Ukraine claimed to have found makeshift prisons used by Russian forces to "torture" Ukrainian troops on Sunday.
President Volodymyr Zelenskyy said more than 10 “torture chambers” had been discovered in the Kharkiv region since the hasty withdrawal of Russian troops last week.
Euronews cannot independently verify this. Torture and inhumane treatment are war crimes under international law, and Russia has repeatedly denied committing such offences in Ukraine.
The alleged prisons were found in the village of Kozacha Lopan, which lies less than two kilometres from the Russian border. The area was recently liberated by Ukrainian forces as part of their major counteroffensive in the northeastern Kharkiv region.

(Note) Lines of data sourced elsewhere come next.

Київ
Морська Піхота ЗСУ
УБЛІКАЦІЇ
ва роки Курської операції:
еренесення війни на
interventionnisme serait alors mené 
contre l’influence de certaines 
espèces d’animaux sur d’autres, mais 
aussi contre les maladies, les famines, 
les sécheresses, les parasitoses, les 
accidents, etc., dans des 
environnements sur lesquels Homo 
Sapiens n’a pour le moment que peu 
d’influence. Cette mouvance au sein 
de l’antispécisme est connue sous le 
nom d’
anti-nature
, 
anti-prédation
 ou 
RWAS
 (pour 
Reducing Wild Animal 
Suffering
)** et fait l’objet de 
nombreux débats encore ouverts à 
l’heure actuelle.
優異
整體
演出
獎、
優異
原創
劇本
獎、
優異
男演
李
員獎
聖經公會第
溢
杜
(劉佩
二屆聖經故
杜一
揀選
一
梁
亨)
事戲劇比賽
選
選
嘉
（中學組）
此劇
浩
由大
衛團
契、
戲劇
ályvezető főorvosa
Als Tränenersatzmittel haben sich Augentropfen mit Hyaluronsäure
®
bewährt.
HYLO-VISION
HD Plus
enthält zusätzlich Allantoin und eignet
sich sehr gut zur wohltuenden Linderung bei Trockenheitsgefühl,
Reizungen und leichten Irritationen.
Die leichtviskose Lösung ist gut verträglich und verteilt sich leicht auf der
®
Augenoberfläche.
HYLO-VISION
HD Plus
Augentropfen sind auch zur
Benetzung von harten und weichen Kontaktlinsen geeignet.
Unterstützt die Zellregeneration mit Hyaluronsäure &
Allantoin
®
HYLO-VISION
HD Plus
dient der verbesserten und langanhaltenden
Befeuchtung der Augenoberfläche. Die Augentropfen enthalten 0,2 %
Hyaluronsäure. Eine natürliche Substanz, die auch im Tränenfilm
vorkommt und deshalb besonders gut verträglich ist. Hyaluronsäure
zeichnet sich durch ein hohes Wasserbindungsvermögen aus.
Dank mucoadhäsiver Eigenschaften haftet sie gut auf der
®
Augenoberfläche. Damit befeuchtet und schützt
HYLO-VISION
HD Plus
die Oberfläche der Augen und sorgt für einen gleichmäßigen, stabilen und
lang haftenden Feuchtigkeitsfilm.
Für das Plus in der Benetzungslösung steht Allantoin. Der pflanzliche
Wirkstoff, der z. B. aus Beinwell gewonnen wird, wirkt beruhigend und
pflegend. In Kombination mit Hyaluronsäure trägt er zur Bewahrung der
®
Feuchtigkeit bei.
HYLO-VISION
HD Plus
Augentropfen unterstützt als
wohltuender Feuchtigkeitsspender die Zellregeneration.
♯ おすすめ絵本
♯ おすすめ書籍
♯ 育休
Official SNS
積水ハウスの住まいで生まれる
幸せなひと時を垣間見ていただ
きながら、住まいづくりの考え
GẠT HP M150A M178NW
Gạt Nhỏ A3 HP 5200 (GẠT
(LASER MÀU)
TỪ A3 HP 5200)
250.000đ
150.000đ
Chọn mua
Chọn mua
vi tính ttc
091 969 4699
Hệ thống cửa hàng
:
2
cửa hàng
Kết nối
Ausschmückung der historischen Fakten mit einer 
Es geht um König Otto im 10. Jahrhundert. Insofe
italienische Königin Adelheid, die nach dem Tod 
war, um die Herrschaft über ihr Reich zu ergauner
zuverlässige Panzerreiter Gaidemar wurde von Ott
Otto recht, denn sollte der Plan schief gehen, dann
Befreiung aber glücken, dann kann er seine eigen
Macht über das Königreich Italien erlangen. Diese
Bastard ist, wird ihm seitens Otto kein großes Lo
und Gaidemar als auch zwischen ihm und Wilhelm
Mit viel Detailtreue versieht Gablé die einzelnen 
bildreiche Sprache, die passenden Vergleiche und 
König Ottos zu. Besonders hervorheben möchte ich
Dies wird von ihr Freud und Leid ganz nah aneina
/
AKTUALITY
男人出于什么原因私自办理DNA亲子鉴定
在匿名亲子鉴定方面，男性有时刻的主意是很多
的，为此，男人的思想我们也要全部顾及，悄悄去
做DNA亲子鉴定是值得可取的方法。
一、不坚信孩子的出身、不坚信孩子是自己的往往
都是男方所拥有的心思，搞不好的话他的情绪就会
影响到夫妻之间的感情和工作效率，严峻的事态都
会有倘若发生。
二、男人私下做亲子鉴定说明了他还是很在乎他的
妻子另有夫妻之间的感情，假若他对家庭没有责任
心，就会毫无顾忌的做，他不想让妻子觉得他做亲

Reporters on the ground described one of the sites as a dank basement behind the local supermarket, with metal bars cordoning off a corner of the room to form a large cell. Dirty sleeping bags and duvets lay on top of sheets of Styrofoam for insulation from the damp earth floor. In the corner, two black buckets served as toilets.
In a statement posted on Telegram, the prosecutor’s office of the Kharkiv region said the basement was used as a torture cell during the Russian occupation.
It said Russian forces had set up a local police force that ran the prison, adding that documents confirming the functioning of the police department and implements of torture had been seized.
In his nightly address to the nation Saturday, Zelenskyy said there was another location in Kozacha Lopan, where “a room for torture and tools for electric torture was found.”
An investigation by Ukrainian authorities is ongoing.